→ Text excerpt
In April 2018, the Trump administration announced a new “Zero Tolerance” immigration enforcement policy, requiring that all improper entry offenses be referred for criminal prosecution. This policy resulted in thousands of children being separated from their parents, and many have still not been reunited, despite a court order.

CREW filed Freedom of Information Act (FOIA) requests with the Department of Homeland Security (DHS) to understand the record management program DHS says is being used to bring families back together. CREW requested all documents since President Trump’s inauguration about policies and procedures of the DHS records management program that apply to U.S. Customs and Border Protection and U.S. Immigration and Customs Enforcement. In a second FOIA request, CREW asked for documents related to the process of identifying and tracking minors taken into custody, and documents about the creation of a “Central Database” and “Matching Table” used to reunited families.

→ Supplied material

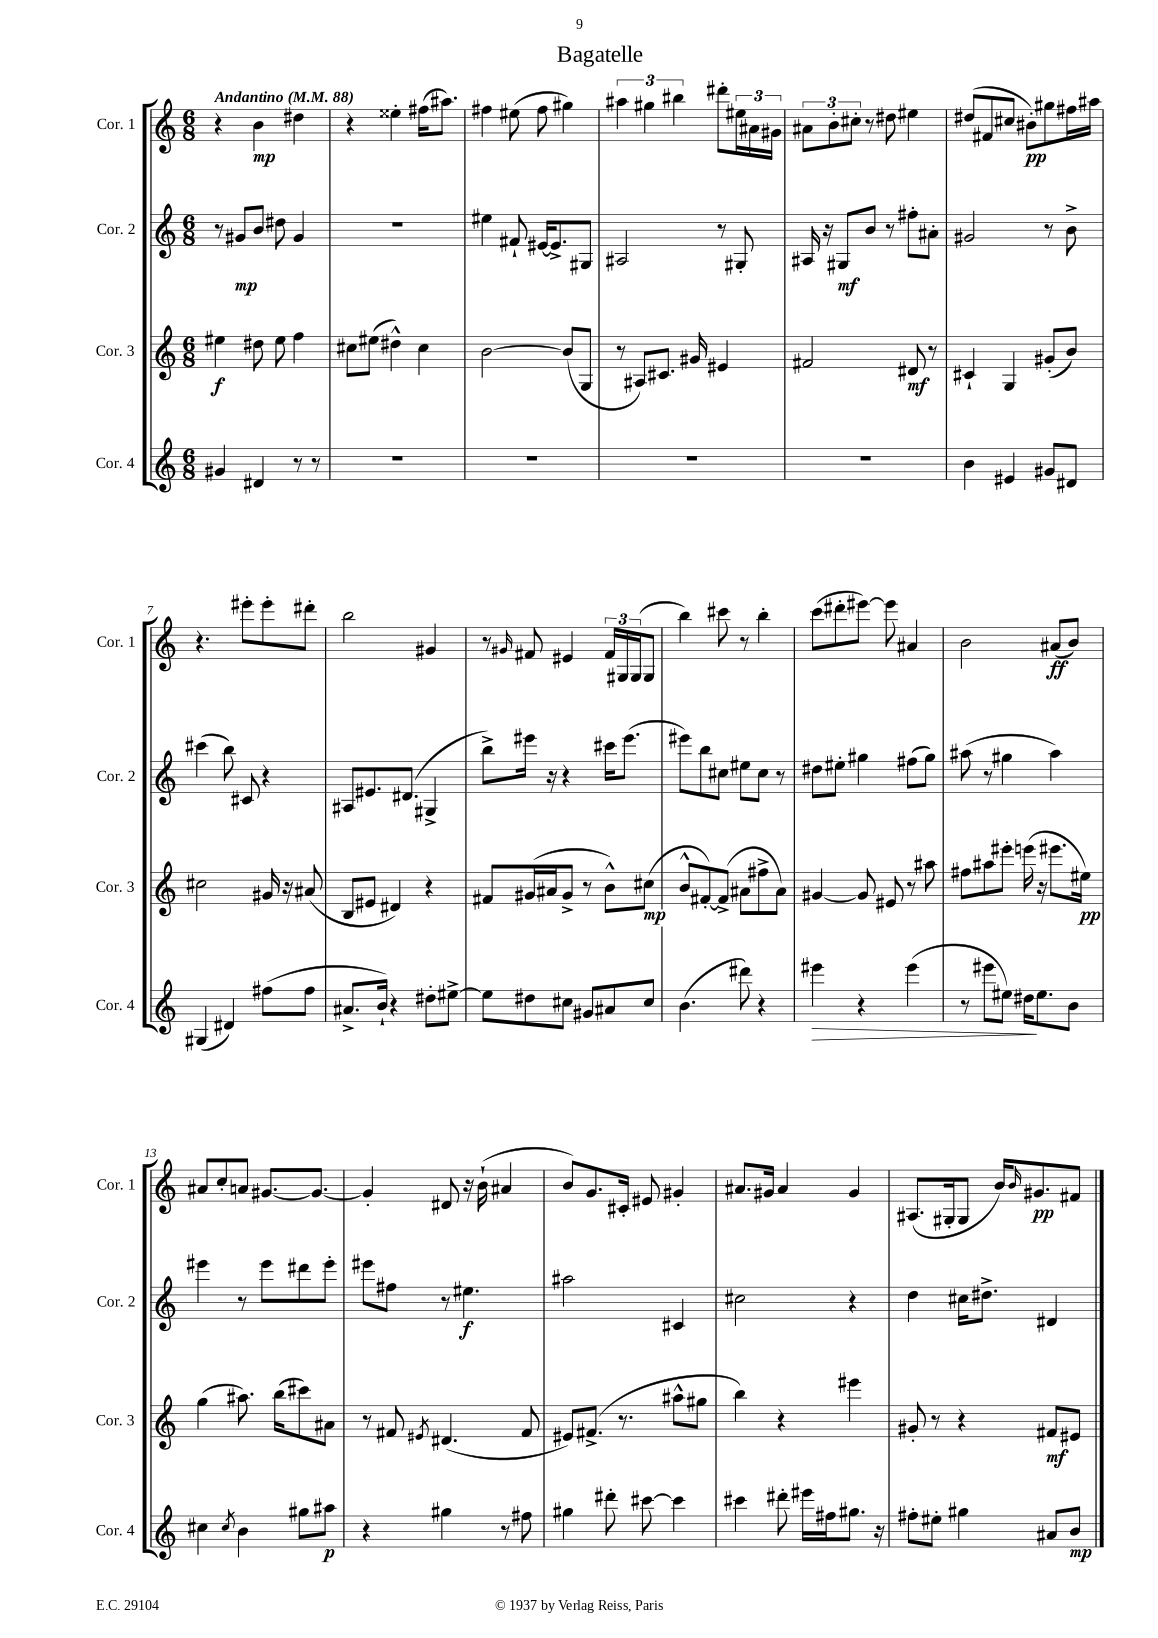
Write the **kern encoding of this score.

**kern	**kern	**kern	**kern
*staff4	*staff3	*staff2	*staff1
*clefG2	*clefG2	*clefG2	*clefG2
*k[]	*k[]	*k[]	*k[]
*M6/8	*M6/8	*M6/8	*M6/8
*MM88	*MM88	*MM88	*MM88
4g#/	4ee#\	8r	4r
.	.	8g#/L	.
4d#/	8dd#\	8b/J	4b\
.	8ee#\	8dd#\	.
8r	4ff\	4g#/	4dd#\
8r	.	.	.
=	=	=	=
2.r	8cc#\L	2.r	4r
.	(8ee#\J	.	.
.	4dd#^^\)	.	4ee##'\
.	4cc#\	.	(16ff#\LK
.	.	.	8.aa#\J)
=	=	=	=
2.r	[2b\	4ee#\	4ff#\
.	.	8f#`/	(8ee#\
.	.	[16e#/LK	8ff#\
.	.	8.e#^/]	.
.	(8b/]L	.	4gg#\)
.	8G/J	8G#/J	.
=	=	=	=
2.r	8r	2A#/	6aa#\
.	8A#/L)	.	.
.	.	.	6gg#\
.	8.c#/J	.	.
.	.	.	6bb#\
.	16g#/	.	.
.	4e#/	8r	8ddd#'\L
.	.	8G#'/	24ee#\L
.	.	.	24a#\
.	.	.	24g#\JJ
=	=	=	=
2.r	2f#/	16A#/	12a#\L
.	.	16r	.
.	.	.	12b'\
.	.	8G#/L	.
.	.	.	12cc#'\J
.	.	8b/J	8r
.	.	8r	8dd#\
.	8d#/	8ff#'\L	4ee#\
.	8r	8a#'\J	.
=	=	=	=
4b\	4c#`/	2g#/	(8dd#/L
.	.	.	8f#/
4e#/	4G/	.	8cc#/J
.	.	.	8b#'\L)
8g#/L	(8g#'/L	8r	8gg#\
8d#/J	8b/J)	8b^\	16ff#\L
.	.	.	16aa#\JJ
=	=	=	=
(4G#/	2cc#\	(4ccc#\	4.r
4d#/)	.	8bb\)	.
.	.	8c#/	8eee#'\L
(8ff#\L	16g#/	4r	8eee#'\
.	16r	.	.
8ff#\J	(8a#/	.	8ddd#'\J
=	=	=	=
8.a#^/L	8B/L	8A#/L	2bb\
.	8e#/J	8.e#/	.
16b`/Jk)	.	.	.
4r	4d#/)	.	.
.	.	(8.d#/J	.
8dd#'\L	4r	4G#^/	4g#/
[8ee#^\J	.	.	.
=	=	=	=
8ee#\]L	8f#/L	8bb^\L)	8r
.	.	.	16qqg#/
8dd#\	(16g#/L	16eee#\Jk	8f#/
.	16a#/J	16r	.
8cc#\J	8g#^/J	4r	4e#/
8g#/L	8r	.	.
8a#/	8b^^\L)	16ccc#\LK	24f#/LL
.	.	.	24G#/
.	.	(8.eee#\J	.
.	.	.	(24G#/J
8cc#/J	(8cc#\J	.	8G#/J
=	=	=	=
(4.b\	8b^^/L	8eee#\L)	4bb\)
.	[8f#'/)	8bb\	.
.	(8f#^/]J	8cc#\J	8ccc#\
8ddd#\)	8a#\L	8ee#\L	8r
4r	8ff#^\	8cc#\J	4bb'\
.	8a#\J)	8r	.
=	=	=	=
4eee#\	[4g#/	8dd#\L	(8ccc\L
.	.	8ee#'\J	8ddd#'\
4r	8g#/]	4gg#\	[8eee#\J)
.	8e#/	.	8eee#\]
(4eee#\	8r	(8ff#\L	4a#/
.	8aa#\	8gg#\J)	.
=	=	=	=
8r	8ff#\L	(8aa#\	2b\
8eee#\L	8aa#\	8r	.
8ee#\J)	8eee#'\J	4gg#\	.
16dd#\LK	(16eee\	.	.
8.ee#\	16r	.	.
.	8.eee#\L	4aa#\)	(8a#/L
8b\J	.	.	8b/J)
.	16ee#\Jk)	.	.
=	=	=	=
4cc#\	(4gg\	4eee#\	8a#/L
.	.	.	8cc'/
8qcc#/	.	.	.
4b\	8.aa#\)	8r	8a/J
.	.	8eee#\L	[8.g#/L
.	(16bb\LK	.	.
8gg#\L	8ccc#\)	8ddd#\	.
.	.	.	8.g#/_J
8aa#\J	8a#\J	8eee#'\J	.
=	=	=	=
4r	8r	8eee#\L	4g#'/]
.	8f#/	8ff#\J	.
.	8qe#/	.	.
4gg#\	(4.d#/	8r	8d#/
.	.	4.ee#\	16r
.	.	.	(16b`\
8r	.	.	4a#/
8ff#\	8f#/	.	.
=	=	=	=
4gg#\	8e#/L)	2aa#\	8b/L)
.	(8.f#^/J	.	8.g/
8ddd#'\	.	.	.
.	8.r	.	16c#'/Jk
[8ccc#\	.	.	8e#/
4ccc#\]	8aa#^^\L	4c#/	4g#'/
.	8gg#\J	.	.
=	=	=	=
4ccc#\	4bb\)	2cc#\	8.a#/L
.	.	.	16g#/Jk
8ddd#'\	4r	.	4a#/
16eee#\LL	.	.	.
16ff#\J	.	.	.
8.gg#\J	4eee#\	4r	4g#/
16r	.	.	.
=	=	=	=
8ff#'\L	8g#'/	4dd\	(8.A#/L
8ee#'\J	8r	.	.
.	.	.	16G#'/k
4gg#\	4r	16cc#\LK	8G#/J
.	.	8.dd#^\J	.
.	.	.	16b/LK)
.	.	.	16qqb/
.	.	.	8.g#/
8a#/L	8f#/L	4d#/	.
8b/J	8e#/J	.	8f#/J
==	==	==	==
*-	*-	*-	*-
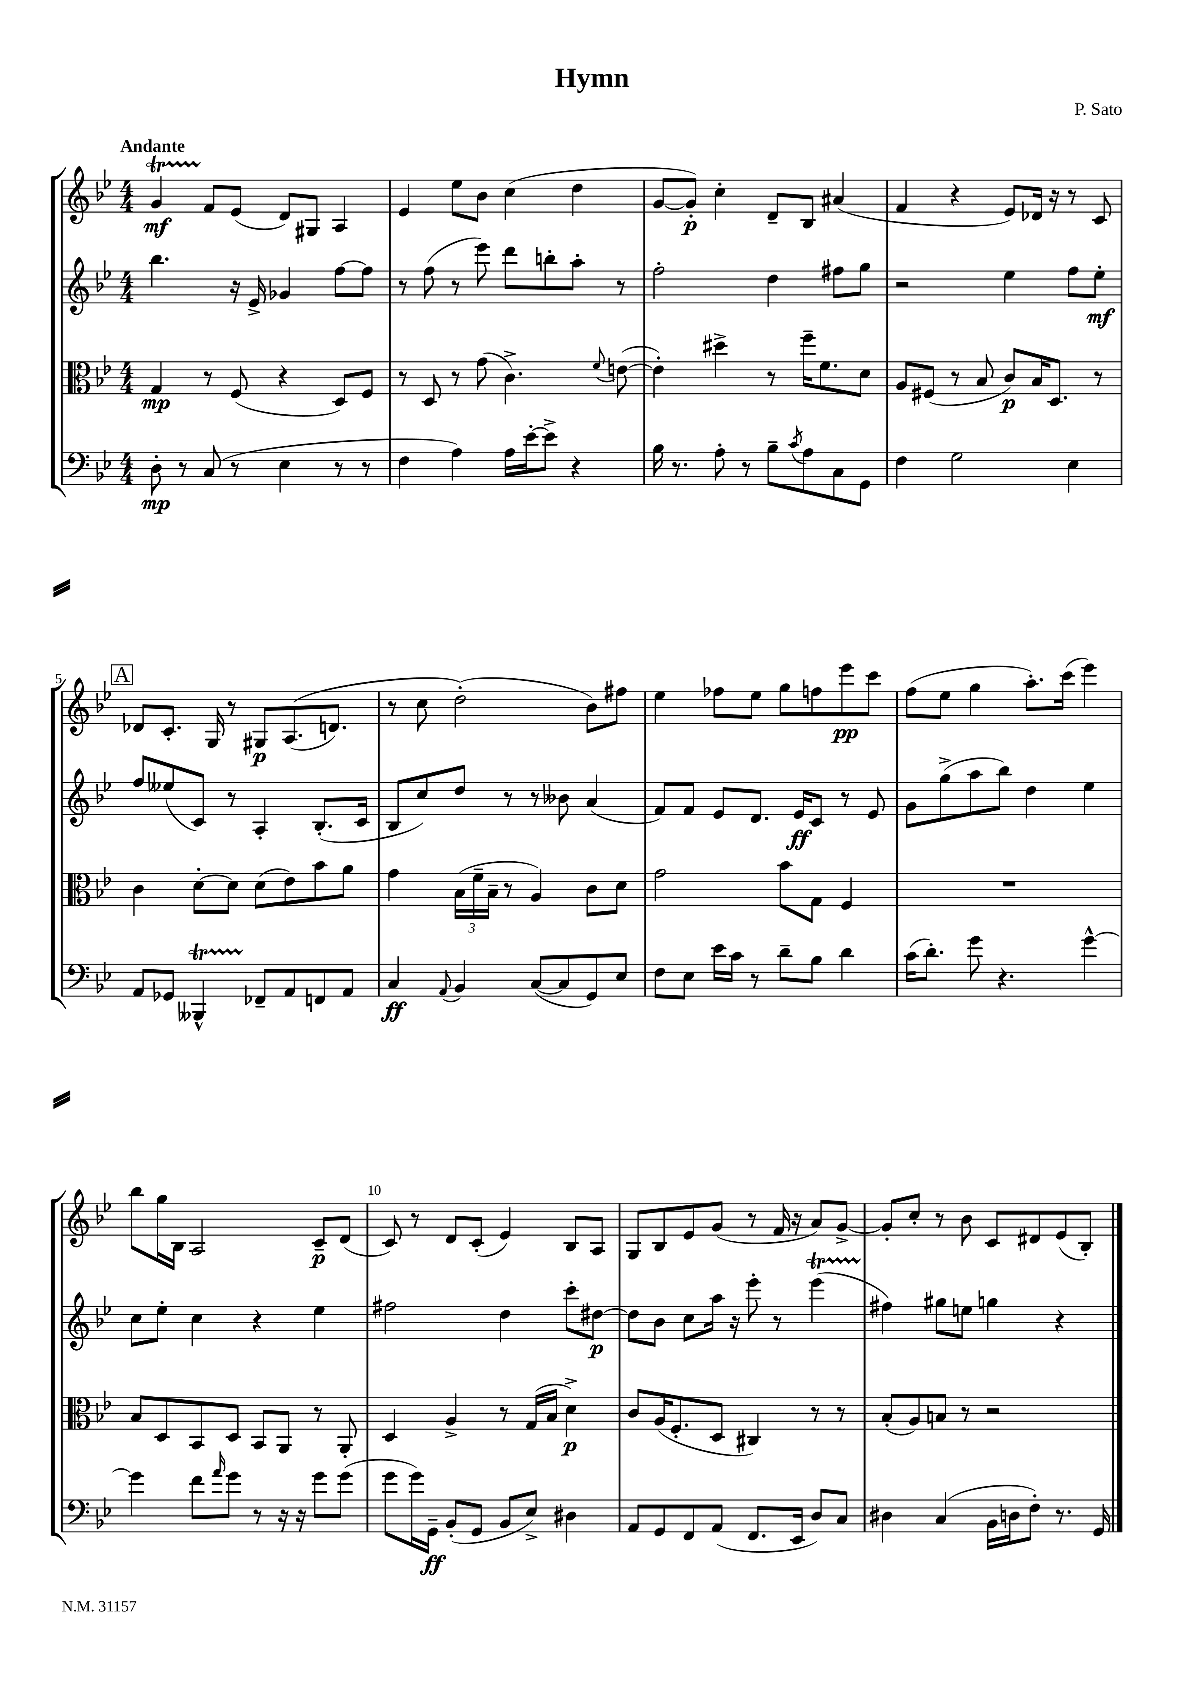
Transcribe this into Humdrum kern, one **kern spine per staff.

**kern	**kern	**kern	**kern
*staff4	*staff3	*staff2	*staff1
*clefF4	*clefC3	*clefG2	*clefG2
*k[b-e-]	*k[b-e-]	*k[b-e-]	*k[b-e-]
*M4/4	*M4/4	*M4/4	*M4/4
8D'\	4G/	4.bb-\	4g/
8r	.	.	.
(8C/	8r	.	8f/L
8r	(8F/	16r	(8e-/J
.	.	16e-^/	.
4E-\	4r	4g-/	8d/L)
.	.	.	8G#/J
8r	8D/L)	[8ff\L	4A/
8r	8F/J	8ff\]J	.
=	=	=	=
4F\	8r	8r	4e-/
.	8D/	(8ff\	.
4A\)	8r	8r	8ee-\L
.	(8g\	8eee-\)	8b-\J
16A\LL	4.c^\)	8ddd\L	(4cc\
[16e-'\J	.	.	.
8e-^\]J	.	8bb'\	.
4r	.	8aa'\J	4dd\
.	8qqf/	.	.
.	([8e\	8r	.
=	=	=	=
16B-\	4e'\])	2ff'\	[8g/L
8.r	.	.	.
.	.	.	8g'/]J)
8A'\	4dd#^\	.	4cc'\
8r	.	.	.
8B-~\L	8r	4dd\	8d~/L
8qc/	.	.	.
8A\	16ff~\LK	.	8B-/J
.	8.f\	.	.
8C\	.	8ff#\L	(4a#/
8GG\J	8d\J	8gg\J	.
=	=	=	=
4F\	8A/L	2r	4f/
.	(8F#/J	.	.
2G\	8r	.	4r
.	8B-/	.	.
.	8c/L)	4ee-\	8e-/L)
.	16B-/K	.	16d-/Jk
.	8.D/J	.	16r
4E-\	.	8ff\L	8r
.	8r	8ee-'\J	8c/
=	=	=	=
8AA/L	4c\	8ff/L	8d-/L
8GG-/J	.	(8ee--/	8.c'/J
4BBB--^^/	[8d'\L	8c/J)	.
.	.	.	16G/
.	8d\]J	8r	8r
8FF-~/L	(8d\L	4A'/	8G#/L
8AA/	8e-\)	.	&((8.A/
8FF/	8b-\	(8.B-'/L	.
.	.	.	8.d/J)
8AA/J	8a\J	.	.
.	.	16c/Jk	.
=	=	=	=
4C/	4g\	8B-/L	8r
.	.	8cc/)	8cc\
8qqAA/	.	.	.
4BB-/	(24B-\LL	8dd/J	(2dd'\&)
.	24f~\	.	.
.	24B-~\JJ	.	.
.	8r	8r	.
([8C/L	4A/)	8r	.
8C/]	.	8b--\	.
8GG/)	8c\L	(4a/	8b-\L)
8E-/J	8d\J	.	8ff#\J
=	=	=	=
8F\L	2g\	8f/L)	4ee-\
8E-\J	.	8f/J	.
16e-\LL	.	8e-/L	8ff-\L
16c\JJ	.	.	.
8r	.	8.d/J	8ee-\J
8d~\L	8b-\L	.	8gg\L
.	.	16e-/LK	.
8B-\J	8G\J	8c/J	8ff\
4d\	4F/	8r	8eee-\
.	.	8e-/	8ccc\J
=	=	=	=
(16c\LK	1r	8g\L	(8ff\L
8.d'\J)	.	.	.
.	.	(8gg^\	8ee-\J
8g\	.	8aa\	4gg\
4.r	.	8bb-\J)	.
.	.	4dd\	8.aa'\L)
.	.	.	(16ccc\Jk
[4g^^\	.	4ee-\	4eee-\)
=	=	=	=
4g\]	8B-/L	8cc\L	8bb-\L
.	8D/	8ee-'\J	16gg\L
.	.	.	16B-\JJ
8f\L	8BB-/	4cc\	2A/
16qqa/	.	.	.
8g\J	8D/J	.	.
8r	8BB-/L	4r	.
16r	8AA/J	.	.
16r	.	.	.
8g\L	8r	4ee-\	8c~/L
(8g\J	8AA'/	.	(8d/J
=	=	=	=
8g\L	4D/	2ff#\	8c/)
16g\L)	.	.	8r
16GG~\JJ	.	.	.
(8BB-'/L	4A^/	.	8d/L
8GG/J	.	.	(8c'/J
8BB-/L	8r	4dd\	4e-/)
8E-^/J)	(16G/LL	.	.
.	16B-/JJ	.	.
4D#\	4d^\)	8ccc'\L	8B-/L
.	.	[8dd#\J	8A/J
=	=	=	=
8AA/L	8c/L	8dd#\]L	8G/L
8GG/	(16A/K	8b-\J	8B-/
.	8.F'/	.	.
8FF/	.	8cc\L	8e-/
(8AA/J	8D/J	16aa\Jk	(8g/J
.	.	16r	.
8.FF/L	4C#/)	8eee-'\	8r
.	.	8r	16f/
16EE-/Jk	.	.	16r
8D/L)	8r	(4eee-\	8a/L)
8C/J	8r	.	[8g^/J
=	=	=	=
4D#\	(8B-'/L	4ff#\)	8g'/]L
.	8A/)	.	8cc'/J
(4C/	8B/J	8gg#\L	8r
.	8r	8ee\J	8b-\
16BB-\LL	2r	4gg\	8c/L
16D\J	.	.	.
8F'\J)	.	.	8d#/
8.r	.	4r	(8e-/
.	.	.	8B-'/J)
16GG/	.	.	.
==	==	==	==
*-	*-	*-	*-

→ The tasks
**1)** Using the text on family separation, decide whether each statement below agrees with it: (a) the “Zero Tolerance” policy was announced in April 2018; (b) every separated child has been reunited with a parent; (c) CREW filed its FOIA requests with U.S. Customs and Border Protection. Answer yes or no for each, quoting the deciding words.
**2)** Write the next part of the text on family separation, picking up after its final sentence.

→ Written responses
**1)**
(a) Yes: "In April 2018, the Trump administration announced a new “Zero Tolerance” immigration enforcement policy"
(b) No: "many have still not been reunited, despite a court order"
(c) No: "CREW filed Freedom of Information Act (FOIA) requests with the Department of Homeland Security (DHS)"

**2)**
The Zero Tolerance policy “fundamentally changed DHS’ approach to immigration enforcement,” the DHS Office of Inspector General (OIG) noted, because adults facing criminal prosecution were separated from minors who were held in DHS custody. As a result, thousands of children were separated from their parents.

Following massive public outcry, President Trump halted the family separations by Executive Order issued June 20, 2018. On June 26, 2018, a federal court ordered the government to reunify separated children and parents within 30 days — which it has still failed to do.

On September 27, 2018, the DHS OIG issued a report that raised concerns that DHS has destroyed or lost records that could have been used to reunite hundreds of families, which would violate the Federal Records Act, if not other laws. The OIG found that “DHS . . . struggled to identify, track, and reunify families separated under Zero Tolerance due to limitations with its information technology system.” Contrary to public statements in June 2018 that DHS had a “central database” with location information for separated parents and minors, “OIG found no evidence that such a database exists.” The OIG noted that the agency took “many weeks” to provide them with data relating to family separations and unification, that the data was “incomplete and inconsistent, raising questions about its reliability.”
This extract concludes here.